** Opening DATA block **

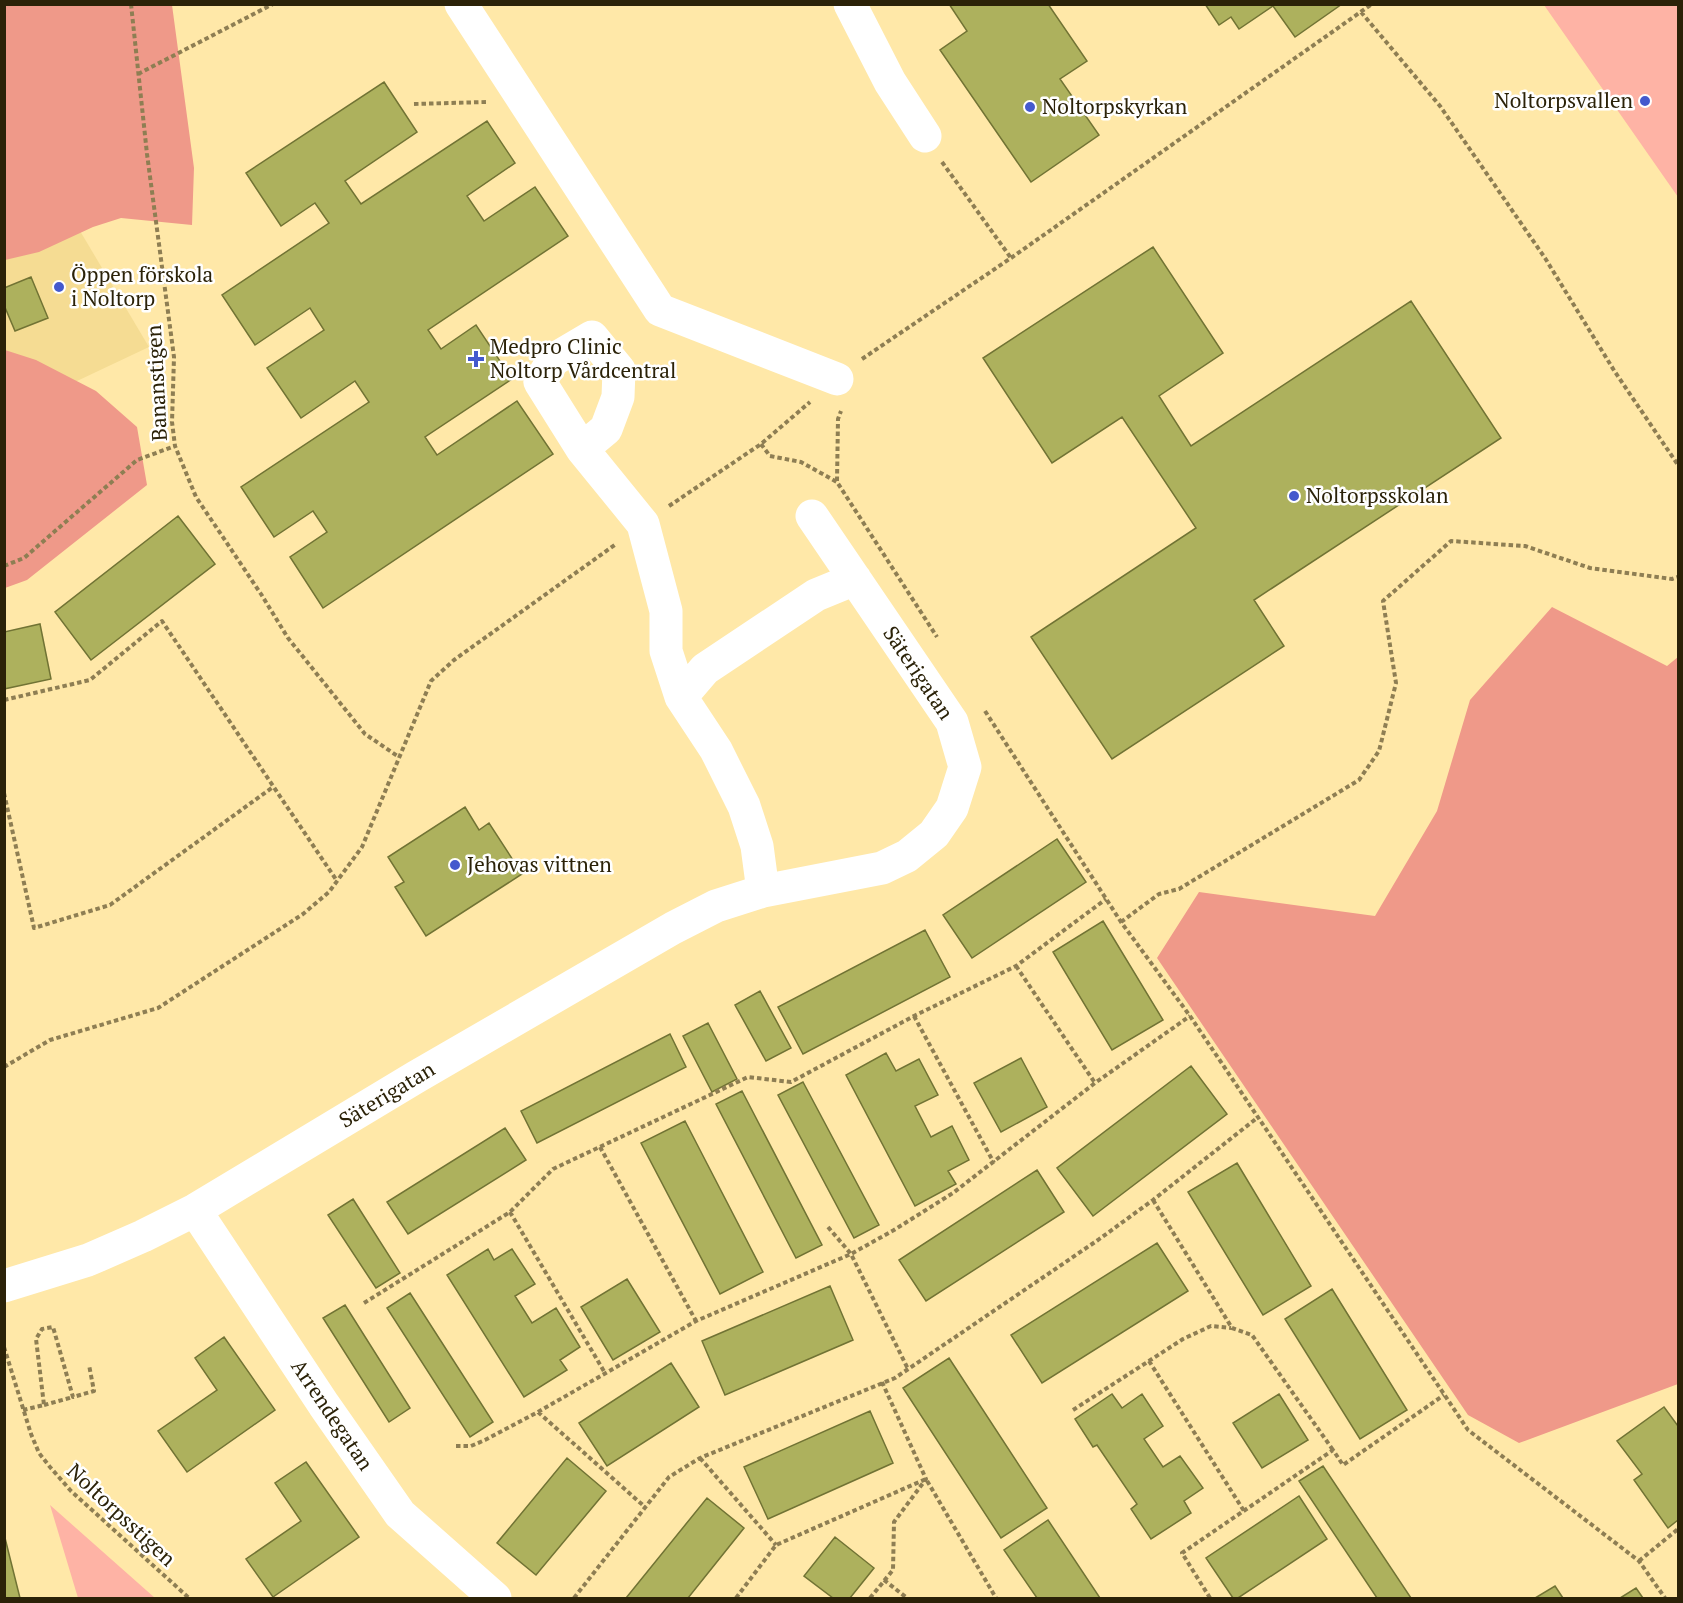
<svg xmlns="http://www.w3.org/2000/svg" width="1683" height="1603" font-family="'PT Serif',serif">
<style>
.built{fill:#f5dc93}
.green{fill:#feb3a5}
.forest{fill:#ef9989}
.building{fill:#adb15d;stroke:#717334;stroke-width:1.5}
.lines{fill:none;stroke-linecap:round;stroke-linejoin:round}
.path{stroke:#8e7e53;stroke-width:4;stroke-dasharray:4.5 3;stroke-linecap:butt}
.minor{stroke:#fff;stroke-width:33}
.poi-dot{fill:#4459cd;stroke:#fff;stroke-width:2}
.labels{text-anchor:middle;stroke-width:5;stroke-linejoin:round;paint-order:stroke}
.poi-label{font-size:21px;fill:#2b2208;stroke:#fff;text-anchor:start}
.street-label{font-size:21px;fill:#2b2208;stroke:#fff}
</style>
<rect width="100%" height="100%" fill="#ffe8a8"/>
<!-- built -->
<path class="built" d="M61,199L149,347L5,415V227Z"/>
<!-- green -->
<path class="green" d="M1544,5H1678V197Z
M50,1505L155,1598H78Z"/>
<!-- forest -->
<path class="forest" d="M4,5H172L194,168L192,225L121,218L93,227L39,252L5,260Z
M5,350L36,360L96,391L137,427L147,485L27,580L5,588Z
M1552,607L1667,666L1678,657V1384L1519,1443L1468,1415L1157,958L1199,892L1375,916L1437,811L1470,700Z"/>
<!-- building -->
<path class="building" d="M949,4H1048L1087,61L1060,79L1099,135L1031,182L940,50L967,31Z
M1205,4H1342L1295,37L1273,6L1239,29L1231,17L1219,25Z
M384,82L417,132L345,181L361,204L487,121L515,163L467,196L484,221L535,187L568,236L428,330L441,349L476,325L512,379L425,437L437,455L517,401L553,454L323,608L290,557L327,532L313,511L274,537L241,487L369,402L355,381L301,418L267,368L324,330L310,308L255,345L222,295L329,223L315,203L281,226L246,173Z
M1153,247L1223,353L1159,396L1191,446L1411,301L1501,438L1254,600L1284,646L1112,759L1031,637L1196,528L1122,417L1052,463L983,358Z
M31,277L48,318L15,331L4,305V288Z
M178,516L215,564L91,660L55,612Z
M40,624L51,679L4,689V632Z
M465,807L479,830L489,823L522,874L426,936L395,887L404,882L388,857Z
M1057,839L1086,882L972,958L943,915Z
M1103,921L1163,1020L1112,1050L1053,952Z
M925,930L950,977L803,1054L778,1007Z
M760,991L791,1048L766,1061L735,1005Z
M708,1023L737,1079L712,1092L683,1036Z
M670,1034L686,1067L537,1143L521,1111Z
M886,1053L896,1071L919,1059L938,1095L915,1106L931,1137L952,1126L969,1160L948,1171L956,1184L915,1206L846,1075Z
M1021,1058L1047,1107L1001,1132L974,1083Z
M1191,1066L1227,1114L1093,1216L1057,1168Z
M803,1082L879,1225L854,1238L778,1095Z
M742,1091L822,1245L796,1258L716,1104Z
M685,1121L763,1272L720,1294L641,1143Z
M505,1128L526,1160L408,1234L387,1202Z
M1237,1163L1311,1286L1263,1315L1188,1192Z
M1037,1170L1064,1212L926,1301L899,1260Z
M353,1199L400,1273L376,1288L328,1215Z
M1157,1243L1188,1291L1042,1383L1011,1335Z
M488,1249L494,1260L512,1249L535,1284L515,1296L532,1323L556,1308L580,1347L560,1360L567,1370L524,1397L447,1275Z
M627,1279L660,1332L613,1360L581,1307Z
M830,1286L853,1340L725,1395L702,1341Z
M1332,1289L1407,1410L1360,1439L1285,1319Z
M410,1293L493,1422L470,1437L387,1308Z
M345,1305L410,1408L389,1422L323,1318Z
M224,1337L275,1410L187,1472L158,1431L217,1390L195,1358Z
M949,1358L1047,1508L1001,1538L903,1388Z
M671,1363L699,1407L607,1466L579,1423Z
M1112,1394L1122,1408L1142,1394L1163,1426L1144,1439L1163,1467L1180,1456L1203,1488L1184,1501L1191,1513L1151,1539L1131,1509L1137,1504L1097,1445L1093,1447L1075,1419Z
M1279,1394L1308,1440L1262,1468L1233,1423Z
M1664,1407L1678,1426V1520L1668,1528L1634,1480L1642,1474L1617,1441Z
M870,1411L893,1463L768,1519L744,1467Z
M567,1458L606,1491L536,1575L497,1543Z
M306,1462L359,1537L273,1597L246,1559L301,1521L275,1483Z
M1323,1466L1411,1598H1377L1299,1481Z
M1299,1496L1327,1539L1238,1598H1233L1206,1558Z
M707,1498L744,1528L688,1598H626Z
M1048,1520L1100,1598H1037L1004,1550Z
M4,1534L20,1598H4Z
M835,1537L874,1568L850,1598H833L804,1576Z
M1555,1586L1563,1598H1535Z
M1636,1588L1643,1598H1620Z"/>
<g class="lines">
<!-- path -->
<path class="path" d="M131,4L147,154L174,357L172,422L175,446L196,497L261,594L288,638L365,734L399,757
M1361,12L1440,106L1545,258L1615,372L1678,465
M138,74L273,4
M414,104L486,102
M942,162L1011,258
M862,359L1011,258L1372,4
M761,444L770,456L801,462L837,482L937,637
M837,481L838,419L841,411
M669,506L761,444L810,402
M4,566L24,558L137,460L175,446
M4,700L90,680L162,621L337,881
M985,711L1121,922L1190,1016L1468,1430L1639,1561L1665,1598
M4,793L34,928L110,905L273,787
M1121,922L1159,894L1179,889L1359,780L1379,751L1396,683L1383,601L1451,541L1525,546L1590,568L1672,579L1678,577
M1016,966L1095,1083
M914,1016L994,1163
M4,1067L50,1040L158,1008L303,914L329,892L362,847L431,681L454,660L616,544
M600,1147L696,1321
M1153,1200L1232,1328L1252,1335L1333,1450
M510,1212L605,1373
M828,1227L851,1254L908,1369
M364,1303L510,1212L553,1169L748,1077L791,1082L914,1016L1016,966L1106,899
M4,1347L31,1434L39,1453L50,1467L71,1491L189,1598
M1149,1361L1244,1511
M44,1405L73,1397
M23,1410L44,1405L36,1339L42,1329L53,1327L73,1397L94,1391L89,1365
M1073,1410L1183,1339L1211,1326L1231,1328
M538,1412L645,1507
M456,1446H471L485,1440L538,1412L696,1321L851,1254L894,1230L953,1193L1095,1083L1190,1016
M700,1458L776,1545
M1639,1561L1678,1529
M884,1580L907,1598
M574,1598L669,1477L700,1458L895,1378L1098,1240L1153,1200L1257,1118
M736,1598L776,1545L926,1479L996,1598
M870,1598L893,1570L894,1522L926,1479L882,1382
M1210,1598L1182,1553L1333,1450L1343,1465L1444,1395"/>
<!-- minor -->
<path class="minor" d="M461,4L660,310L837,379
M850,4L890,82L925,136
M582,449L606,429L618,397L619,370L592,337L553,360L540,382L582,449L643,524L666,611V651L681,697L716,750L744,806L757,846L763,891
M681,697L705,669L816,595L855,579
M195,1210L324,1405L400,1514L495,1598
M4,1286L88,1260L143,1236L195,1210L416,1077L673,928L716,906L763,891L882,868L907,856L934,834L952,808L965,767L952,722L812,516"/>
</g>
<!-- markers -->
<g class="poi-dot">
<circle cx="1645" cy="101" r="6"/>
<circle cx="1030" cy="107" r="6"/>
<circle cx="59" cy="287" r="6"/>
<path d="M473 350h6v6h6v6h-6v6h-6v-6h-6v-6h6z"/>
<circle cx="1294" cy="496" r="6"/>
<circle cx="455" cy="865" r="6"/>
</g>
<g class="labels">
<!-- poi labels -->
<g class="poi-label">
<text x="1633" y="108" text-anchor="end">Noltorpsvallen</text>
<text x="1042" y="114">Noltorpskyrkan</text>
<text x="71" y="282">Öppen förskola<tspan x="71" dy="24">i Noltorp</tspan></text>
<text x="490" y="354">Medpro Clinic<tspan x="490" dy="24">Noltorp Vårdcentral</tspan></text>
<text x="1306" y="503">Noltorpsskolan</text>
<text x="467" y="872">Jehovas vittnen</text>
</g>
<!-- street labels -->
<g class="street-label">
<text transform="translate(157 383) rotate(-93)" y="7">Bananstigen</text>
<text transform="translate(918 673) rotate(56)" y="7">Säterigatan</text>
<text transform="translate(387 1095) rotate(-31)" y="7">Säterigatan</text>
<text transform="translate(332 1415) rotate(56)" y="7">Arrendegatan</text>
<text transform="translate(121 1515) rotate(43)" y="7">Noltorpsstigen</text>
</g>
</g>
<!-- border -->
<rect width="1683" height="1603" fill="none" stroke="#2b2208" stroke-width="12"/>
</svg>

** Closing DATA block **

* DESCRIPTION OF THE TASK:
Search term "linecap": return each line of the data that contains it.

* YOUR RESPONSE:
.lines{fill:none;stroke-linecap:round;stroke-linejoin:round}
.path{stroke:#8e7e53;stroke-width:4;stroke-dasharray:4.5 3;stroke-linecap:butt}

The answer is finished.